§ YOUR GOAL
Copy out every line of the entries below character for character, leaving out the pictures.

§ RECORD EXTRACTS
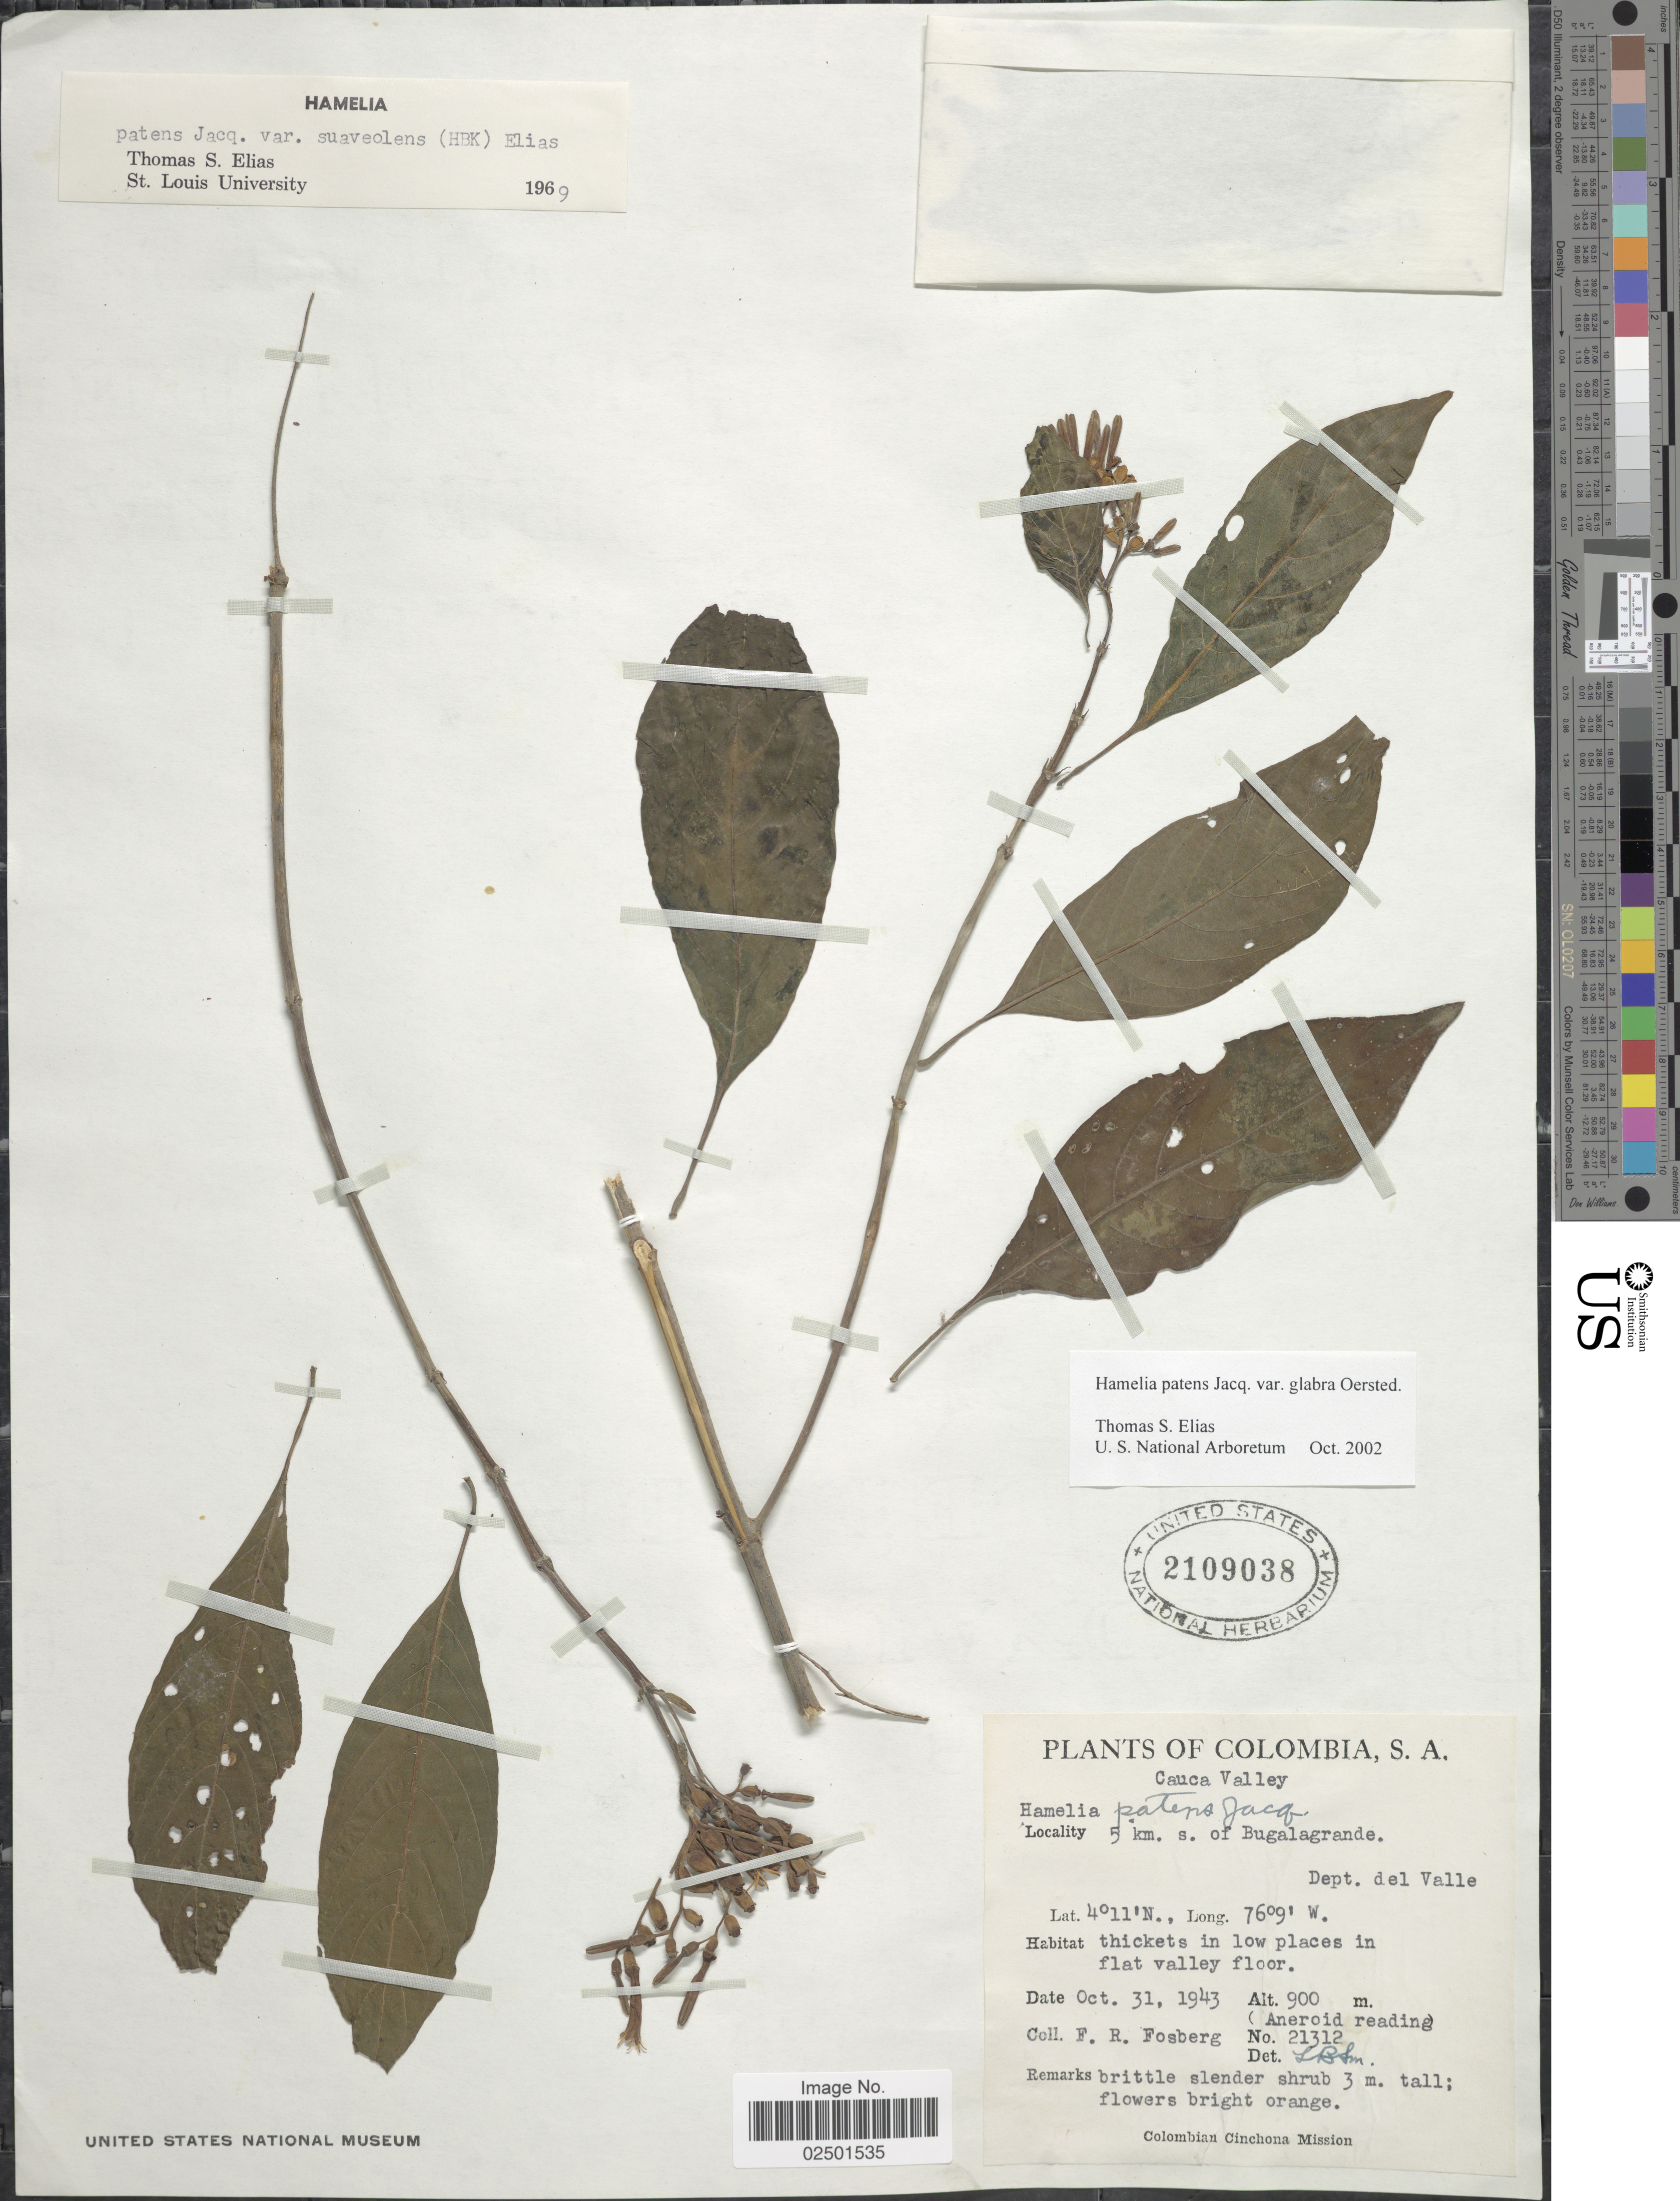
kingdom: Plantae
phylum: Tracheophyta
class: Magnoliopsida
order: Gentianales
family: Rubiaceae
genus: Hamelia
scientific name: Hamelia patens var. glabra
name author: Oerst.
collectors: F. R. Fosberg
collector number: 21312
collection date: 1943-10-31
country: Colombia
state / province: Valle del Cauca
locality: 5 km. s. of Bugalagrande. Dept. del Valle.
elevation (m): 900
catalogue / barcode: US 2109038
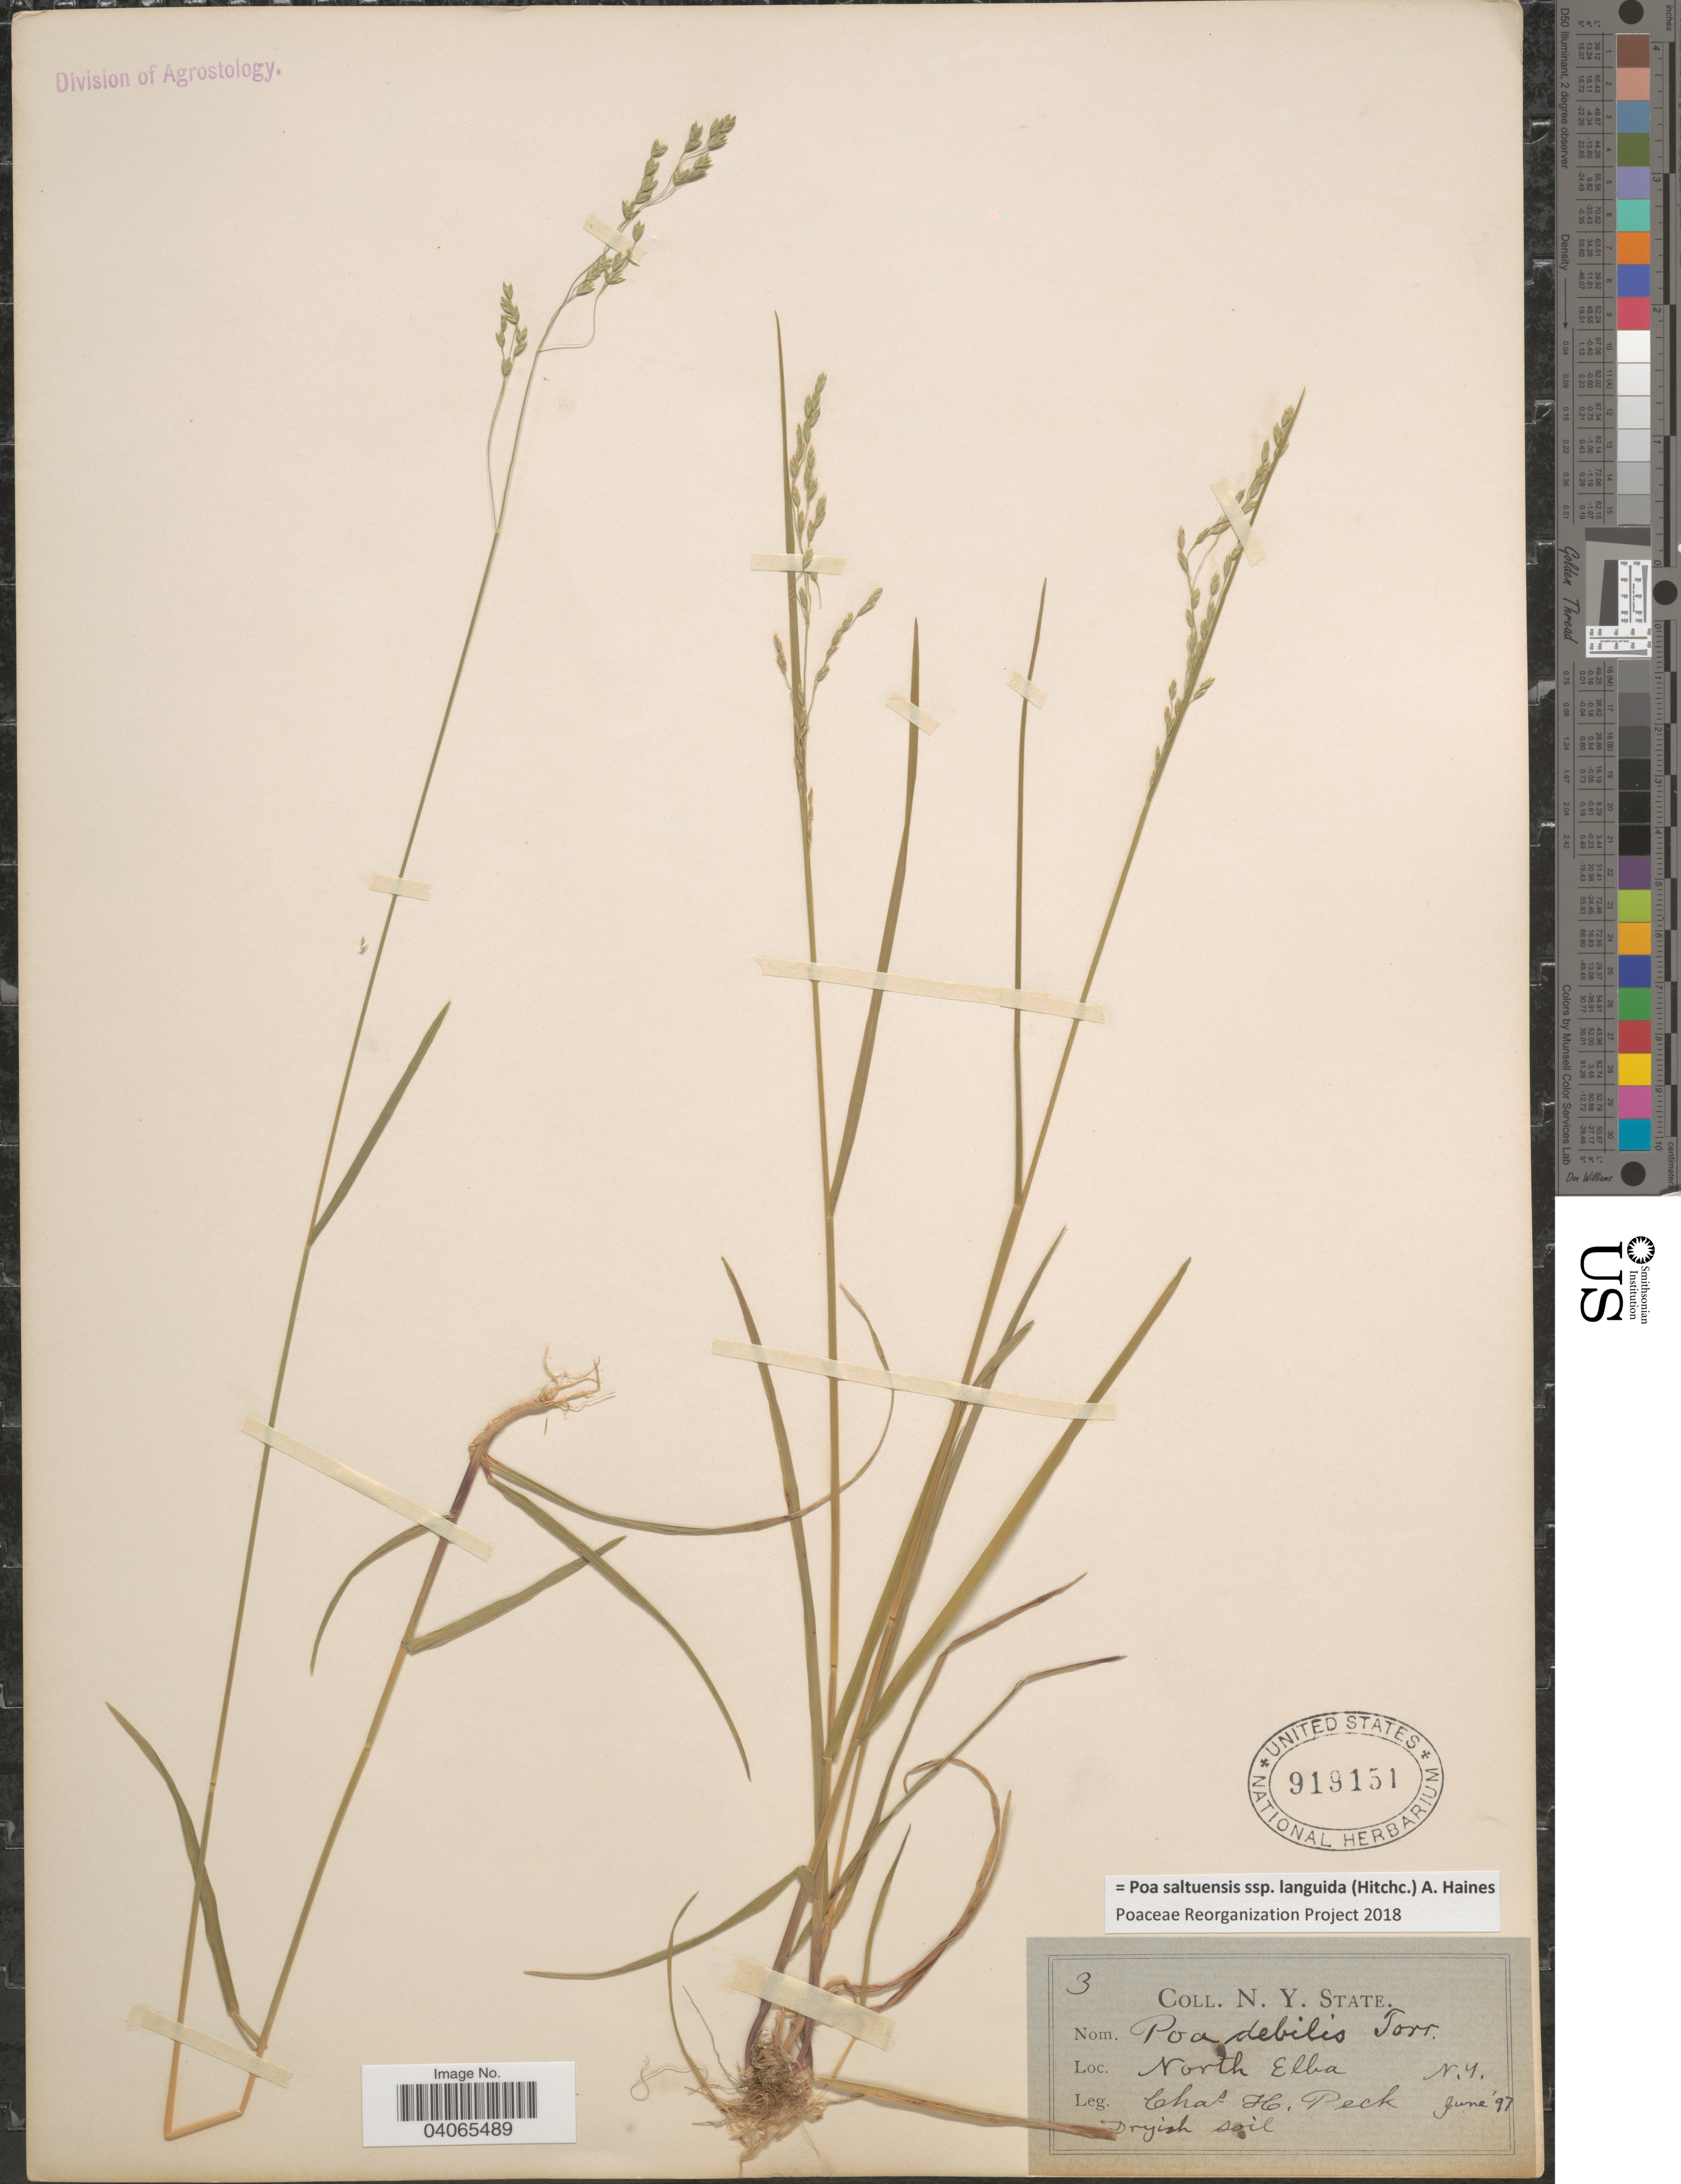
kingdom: Plantae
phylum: Tracheophyta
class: Liliopsida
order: Poales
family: Poaceae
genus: Poa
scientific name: Poa saltuensis subsp. languida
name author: (Hitchc.) A. Haines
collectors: C. H. Peck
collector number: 3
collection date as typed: Transcribed d/m/y: /6/97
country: United States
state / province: New York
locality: North Elba.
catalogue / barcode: US 919151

§ RESULT FOR THIS EXERCISE
kingdom: Plantae
phylum: Tracheophyta
class: Magnoliopsida
order: Gentianales
family: Rubiaceae
genus: Hamelia
scientific name: Hamelia patens var. glabra
name author: Oerst.
collectors: F. R. Fosberg
collector number: 21312
collection date: 1943-10-31
country: Colombia
state / province: Valle del Cauca
locality: 5 km. s. of Bugalagrande. Dept. del Valle.
elevation (m): 900
catalogue / barcode: US 2109038
kingdom: Plantae
phylum: Tracheophyta
class: Liliopsida
order: Poales
family: Poaceae
genus: Poa
scientific name: Poa saltuensis subsp. languida
name author: (Hitchc.) A. Haines
collectors: C. H. Peck
collector number: 3
collection date as typed: Transcribed d/m/y: /6/97
country: United States
state / province: New York
locality: North Elba.
catalogue / barcode: US 919151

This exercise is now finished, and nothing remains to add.